WORK ORDER:
Arrange the text read from every page of the material as a JSON list of strings, with one string per line and blank lines left out. Leave the pictures out of the list.
···
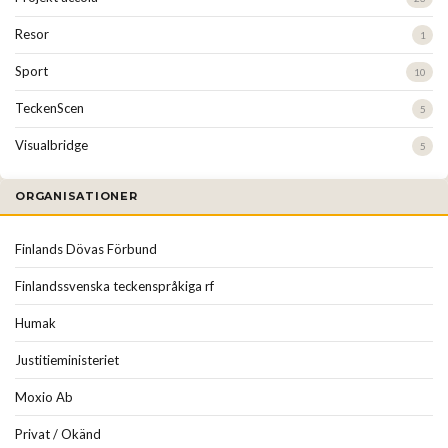
Resor
1
Sport
10
TeckenScen
5
Visualbridge
5
ORGANISATIONER
Finlands Dövas Förbund
Finlandssvenska teckenspråkiga rf
Humak
Justitieministeriet
Moxio Ab
Privat / Okänd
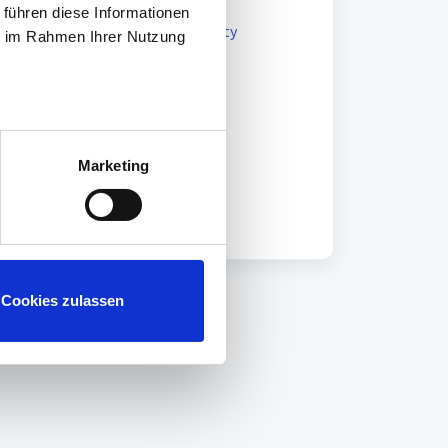
 führen diese Informationen
zu unserer alten Nutzer Community
ie im Rahmen Ihrer Nutzung
Marketing
Cookies zulassen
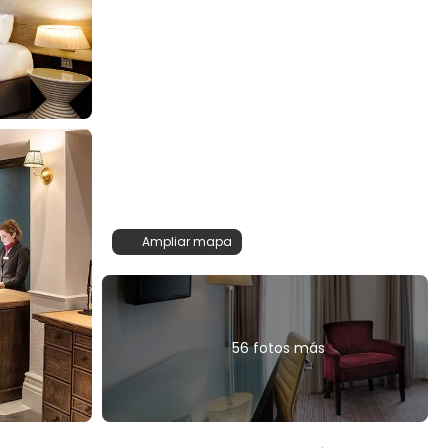
Ampliar mapa
56 fotos más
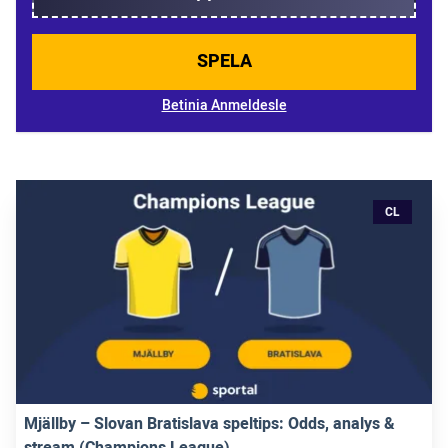
SPELA
Betinia Anmeldesle
CL
Mjällby – Slovan Bratislava speltips: Odds, analys &
stream (Champions League)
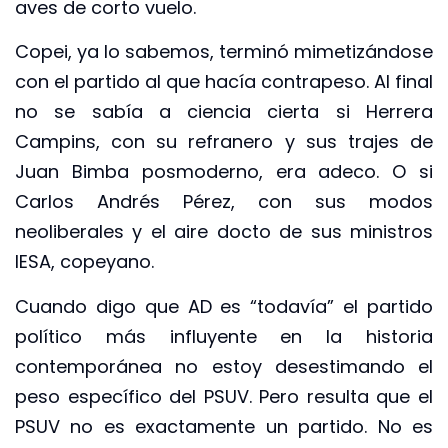
aves de corto vuelo.
Copei, ya lo sabemos, terminó mimetizándose
con el partido al que hacía contrapeso. Al final
no se sabía a ciencia cierta si Herrera
Campins, con su refranero y sus trajes de
Juan Bimba posmoderno, era adeco. O si
Carlos Andrés Pérez, con sus modos
neoliberales y el aire docto de sus ministros
IESA, copeyano.
Cuando digo que AD es “todavía” el partido
político más influyente en la historia
contemporánea no estoy desestimando el
peso específico del PSUV. Pero resulta que el
PSUV no es exactamente un partido. No es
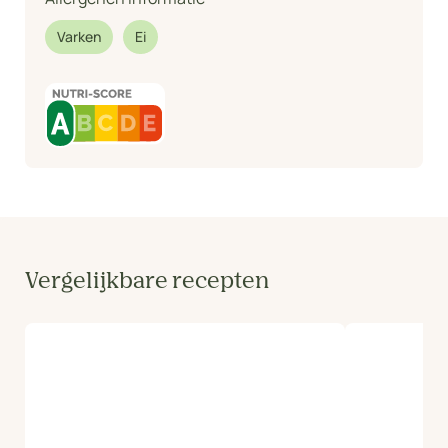
Varken
Ei
Vergelijkbare recepten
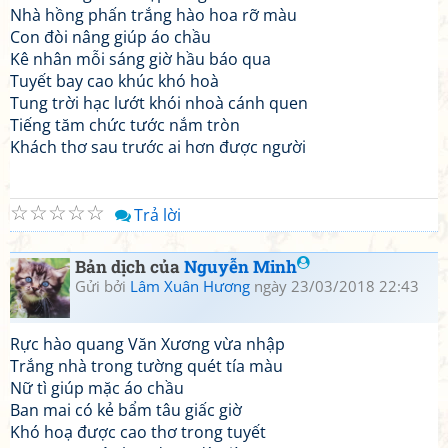
Nhà hồng phấn trắng hào hoa rỡ màu
Con đòi nâng giúp áo chầu
Kê nhân mỗi sáng giờ hầu báo qua
Tuyết bay cao khúc khó hoà
Tung trời hạc lướt khói nhoà cánh quen
Tiếng tăm chức tước nắm tròn
Khách thơ sau trước ai hơn được người
☆
☆
☆
☆
☆
Trả lời
Bản dịch của
Nguyễn Minh
Gửi bởi
Lâm Xuân Hương
ngày 23/03/2018 22:43
Rực hào quang Văn Xương vừa nhập
Trắng nhà trong tường quét tía màu
Nữ tì giúp mặc áo chầu
Ban mai có kẻ bẩm tâu giấc giờ
Khó hoạ được cao thơ trong tuyết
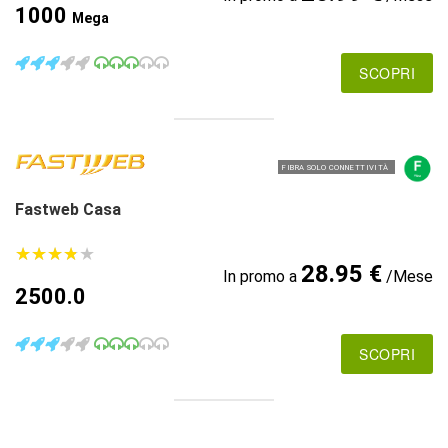
1000
Mega
SCOPRI
FIBRA SOLO CONNETTIVITÀ
Fastweb Casa
★
★
★
★
★
★
★
★
★
★
28.95 €
In promo a
/Mese
2500.0
SCOPRI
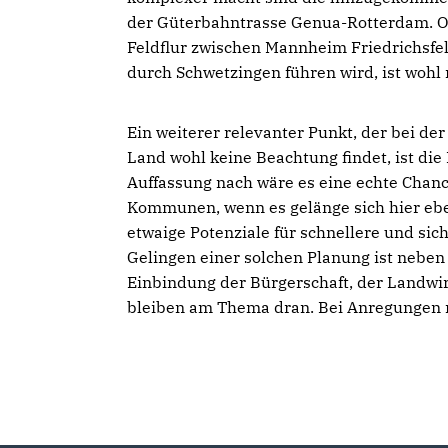
der Güterbahntrasse Genua-Rotterdam. Ob 
Feldflur zwischen Mannheim Friedrichsfe
durch Schwetzingen führen wird, ist wohl 
Ein weiterer relevanter Punkt, der bei de
Land wohl keine Beachtung findet, ist d
Auffassung nach wäre es eine echte Chanc
Kommunen, wenn es gelänge sich hier eb
etwaige Potenziale für schnellere und si
Gelingen einer solchen Planung ist neben
Einbindung der Bürgerschaft, der Landwirt
bleiben am Thema dran. Bei Anregungen m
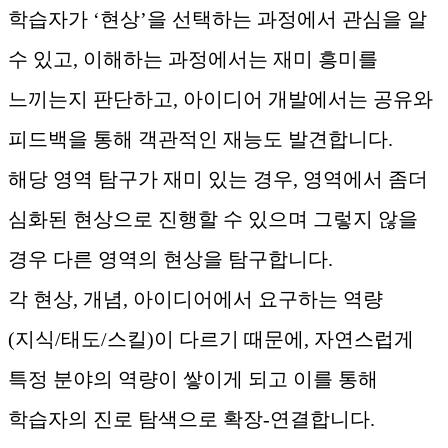
학습자가 ‘현상’을 선택하는 과정에서 관심을 알
수 있고, 이해하는 과정에서는 재미 흥미를
느끼는지 판단하고, 아이디어 개발에서는 공유와
피드백을 통해 객관적인 재능도 발견합니다.
해당 영역 탐구가 재미 있는 경우, 영역에서 좀더
심화된 현상으로 진행할 수 있으며 그렇지 않을
경우 다른 영역의 현상을 탐구합니다.
각 현상, 개념, 아이디어에서 요구하는 역량
(지식/태도/스킬)이 다르기 때문에, 자연스럽게
특정 분야의 역량이 쌓이게 되고 이를 통해
학습자의 진로 탐색으로 확장-연결합니다.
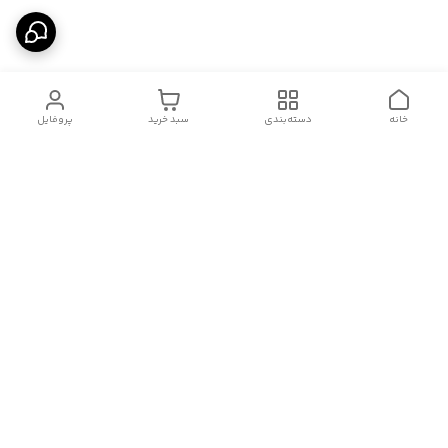
خانه
دسته‌بندی
سبد خرید
پروفایل
دسترسی سریع
درباره ما
قوانین و مقررات
سیاست حریم خصوصی
تماس با ما
شکایات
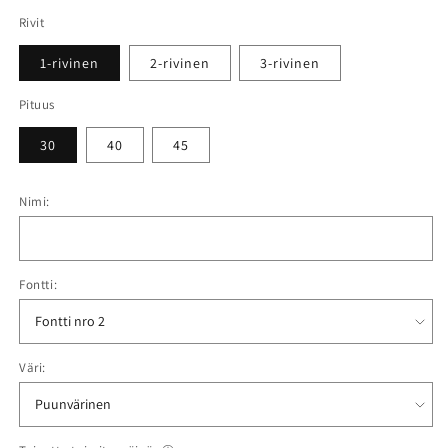
Rivit
1-rivinen
2-rivinen
3-rivinen
Pituus
30
40
45
Nimi:
Fontti:
Väri:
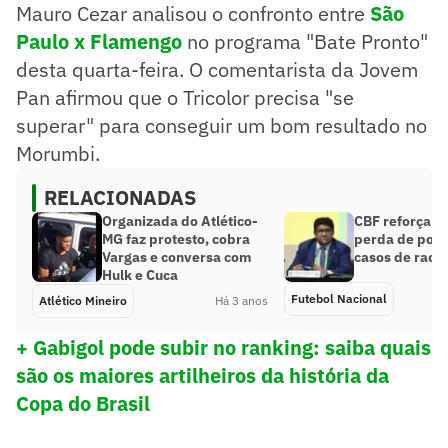
Mauro Cezar analisou o confronto entre
São
Paulo x Flamengo
no programa "Bate Pronto"
desta quarta-feira. O comentarista da Jovem
Pan afirmou que o Tricolor precisa "se
superar" para conseguir um bom resultado no
Morumbi.
RELACIONADAS
Organizada do Atlético-
CBF reforça p
MG faz protesto, cobra
perda de pon
Vargas e conversa com
casos de raci
Hulk e Cuca
Futebol Nacional
Atlético Mineiro
Há 3 anos
+ Gabigol pode subir no ranking: saiba quais
são os maiores artilheiros da história da
Copa do Brasil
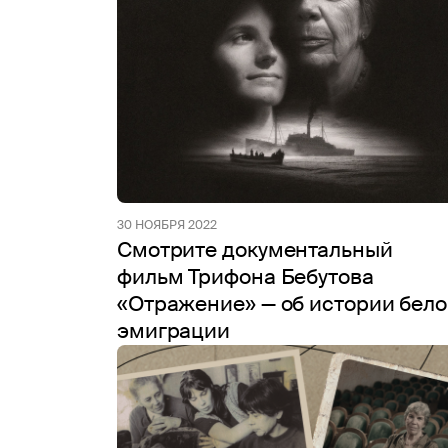
30 НОЯБРЯ 2022
Смотрите документальный
фильм Трифона Бебутова
«Отражение» — об истории бел
эмиграции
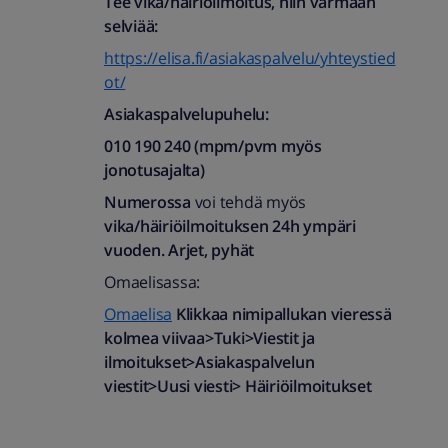
Tee vika/häiriöilmoitus, niin varmaan
selviää:
https://elisa.fi/asiakaspalvelu/yhteystied
ot/
Asiakaspalvelupuhelu:
010 190 240 (mpm/pvm myös
jonotusajalta)​
Numerossa
voi tehdä myös
vika/häiriöilmoituksen
24h ympäri
vuoden. Arjet, pyhät
Omaelisassa:
Omaelisa
Klikkaa nimipallukan vieressä
kolmea viivaa>Tuki>Viestit ja
ilmoitukset>Asiakaspalvelun
viestit>Uusi viesti> Häiriöilmoitukset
···
RESULT:
[
  "Resor",
  "1",
  "Sport",
  "10",
  "TeckenScen",
  "5",
  "Visualbridge",
  "5",
  "ORGANISATIONER",
  "Finlands Dövas Förbund",
  "Finlandssvenska teckenspråkiga rf",
  "Humak",
  "Justitieministeriet",
  "Moxio Ab",
  "Privat / Okänd",
  " führen diese Informationen",
  "zu unserer alten Nutzer Community",
  "ie im Rahmen Ihrer Nutzung",
  "Marketing",
  "Cookies zulassen",
  "Ampliar mapa",
  "56 fotos más",
  "SPELA",
  "Betinia Anmeldesle",
  "CL",
  "Mjällby – Slovan Bratislava speltips: Odds, analys &",
  "stream (Champions League)",
  "aves de corto vuelo.",
  "Copei, ya lo sabemos, terminó mimetizándose",
  "con el partido al que hacía contrapeso. Al final",
  "no se sabía a ciencia cierta si Herrera",
  "Campins, con su refranero y sus trajes de",
  "Juan Bimba posmoderno, era adeco. O si",
  "Carlos Andrés Pérez, con sus modos",
  "neoliberales y el aire docto de sus ministros",
  "IESA, copeyano.",
  "Cuando digo que AD es “todavía” el partido",
  "político más influyente en la historia",
  "contemporánea no estoy desestimando el",
  "peso específico del PSUV. Pero resulta que el",
  "PSUV no es exactamente un partido. No es",
  "Varken",
  "Ei",
  "Vergelijkbare recepten",
  "Nhà hồng phấn trắng hào hoa rỡ màu",
  "Con đòi nâng giúp áo chầu",
  "Kê nhân mỗi sáng giờ hầu báo qua",
  "Tuyết bay cao khúc khó hoà",
  "Tung trời hạc lướt khói nhoà cánh quen",
  "Tiếng tăm chức tước nắm tròn",
  "Khách thơ sau trước ai hơn được người",
  "☆",
  "☆",
  "☆",
  "☆",
  "☆",
  "Trả lời",
  "Bản dịch của",
  "Nguyễn Minh",
  "Gửi bởi",
  "Lâm Xuân Hương",
  "ngày 23/03/2018 22:43",
  "Rực hào quang Văn Xương vừa nhập",
  "Trắng nhà trong tường quét tía màu",
  "Nữ tì giúp mặc áo chầu",
  "Ban mai có kẻ bẩm tâu giấc giờ",
  "Khó hoạ được cao thơ trong tuyết",
  "1000",
  "Mega",
  "SCOPRI",
  "FIBRA SOLO CONNETTIVITÀ",
  "Fastweb Casa",
  "★",
  "★",
  "★",
  "★",
  "★",
  "★",
  "★",
  "★",
  "★",
  "★",
  "28.95 €",
  "In promo a",
  "/Mese",
  "2500.0",
  "SCOPRI",
  "der Güterbahntrasse Genua-Rotterdam. Ob ",
  "Feldflur zwischen Mannheim Friedrichsfe",
  "durch Schwetzingen führen wird, ist wohl ",
  "Ein weiterer relevanter Punkt, der bei de",
  "Land wohl keine Beachtung findet, ist d",
  "Auffassung nach wäre es eine echte Chanc",
  "Kommunen, wenn es gelänge sich hier eb",
  "etwaige Potenziale für schnellere und si",
  "Gelingen einer solchen Planung ist neben",
  "Einbindung der Bürgerschaft, der Landwirt",
  "bleiben am Thema dran. Bei Anregungen m",
  "학습자가 ‘현상’을 선택하는 과정에서 관심을 알",
  "수 있고, 이해하는 과정에서는 재미 흥미를",
  "느끼는지 판단하고, 아이디어 개발에서는 공유와",
  "피드백을 통해 객관적인 재능도 발견합니다.",
  "해당 영역 탐구가 재미 있는 경우, 영역에서 좀더",
  "심화된 현상으로 진행할 수 있으며 그렇지 않을",
  "경우 다른 영역의 현상을 탐구합니다.",
  "각 현상, 개념, 아이디어에서 요구하는 역량",
  "(지식/태도/스킬)이 다르기 때문에, 자연스럽게",
  "특정 분야의 역량이 쌓이게 되고 이를 통해",
  "학습자의 진로 탐색으로 확장-연결합니다.",
  "خانه",
  "دسته‌بندی",
  "سبد خرید",
  "پروفایل",
  "دسترسی سریع",
  "درباره ما",
  "قوانین و مقررات",
  "سیاست حریم خصوصی",
  "تماس با ما",
  "شکایات",
  "Rivit",
  "1-rivinen",
  "2-rivinen",
  "3-rivinen",
  "Pituus",
  "30",
  "40",
  "45",
  "Nimi:",
  "Fontti:",
  "Väri:",
  "Mauro Cezar analisou o confronto entre",
  "São",
  "Paulo x Flamengo",
  "no programa \"Bate Pronto\"",
  "desta quarta-feira. O comentarista da Jovem",
  "Pan afirmou que o Tricolor precisa \"se",
  "superar\" para conseguir um bom resultado no",
  "Morumbi.",
  "RELACIONADAS",
  "Organizada do Atlético-",
  "CBF reforça p",
  "MG faz protesto, cobra",
  "perda de pon",
  "Vargas e conversa com",
  "casos de raci",
  "Hulk e Cuca",
  "Futebol Nacional",
  "Atlético Mineiro",
  "Há 3 anos",
  "+ Gabigol pode subir no ranking: saiba quais",
  "são os maiores artilheiros da história da",
  "Copa do Brasil",
  "30 НОЯБРЯ 2022",
  "Смотрите документальный",
  "фильм Трифона Бебутова",
  "«Отражение» — об истории бел",
  "эмиграции",
  "Tee vika/häiriöilmoitus, niin varmaan",
  "selviää:",
  "https://elisa.fi/asiakaspalvelu/yhteystied",
  "ot/",
  "Asiakaspalvelupuhelu:",
  "010 190 240 (mpm/pvm myös",
  "jonotusajalta)​",
  "Numerossa",
  "voi tehdä myös",
  "vika/häiriöilmoituksen",
  "24h ympäri",
  "vuoden. Arjet, pyhät",
  "Omaelisassa:",
  "Omaelisa",
  "Klikkaa nimipallukan vieressä",
  "kolmea viivaa>Tuki>Viestit ja",
  "ilmoitukset>Asiakaspalvelun",
  "viestit>Uusi viesti> Häiriöilmoitukset"
]